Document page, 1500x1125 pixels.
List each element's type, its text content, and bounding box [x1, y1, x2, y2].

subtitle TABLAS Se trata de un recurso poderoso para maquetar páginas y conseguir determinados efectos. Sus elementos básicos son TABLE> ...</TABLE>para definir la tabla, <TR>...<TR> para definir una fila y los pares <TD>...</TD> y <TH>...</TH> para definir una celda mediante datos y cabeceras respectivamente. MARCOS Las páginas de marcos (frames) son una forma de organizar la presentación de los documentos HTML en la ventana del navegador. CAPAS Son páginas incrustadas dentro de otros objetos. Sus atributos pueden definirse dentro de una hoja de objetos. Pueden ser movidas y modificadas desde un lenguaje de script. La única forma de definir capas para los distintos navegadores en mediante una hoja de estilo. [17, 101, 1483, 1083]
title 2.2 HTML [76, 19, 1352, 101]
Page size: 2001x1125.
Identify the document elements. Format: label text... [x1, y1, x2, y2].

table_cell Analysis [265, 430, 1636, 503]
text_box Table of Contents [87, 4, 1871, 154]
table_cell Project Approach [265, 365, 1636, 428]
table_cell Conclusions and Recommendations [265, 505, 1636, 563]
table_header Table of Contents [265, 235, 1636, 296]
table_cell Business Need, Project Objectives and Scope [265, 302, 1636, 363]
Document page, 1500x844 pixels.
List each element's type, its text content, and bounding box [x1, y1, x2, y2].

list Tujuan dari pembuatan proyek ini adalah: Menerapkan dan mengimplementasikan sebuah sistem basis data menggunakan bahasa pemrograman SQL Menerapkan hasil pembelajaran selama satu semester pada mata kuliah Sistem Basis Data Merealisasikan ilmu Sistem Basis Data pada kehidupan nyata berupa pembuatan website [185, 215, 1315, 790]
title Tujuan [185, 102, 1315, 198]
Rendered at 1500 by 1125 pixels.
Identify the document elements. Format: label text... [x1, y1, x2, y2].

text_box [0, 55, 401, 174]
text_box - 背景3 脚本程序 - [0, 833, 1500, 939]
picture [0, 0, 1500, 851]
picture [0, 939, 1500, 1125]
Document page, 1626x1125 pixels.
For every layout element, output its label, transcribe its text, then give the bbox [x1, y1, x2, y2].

§ **HOW TO COMPLETE THIS TASK**: Scan the listing above and work out how many lines contain the string "pixels"; reply with only that number.

§ **RESULT BELOW**: 4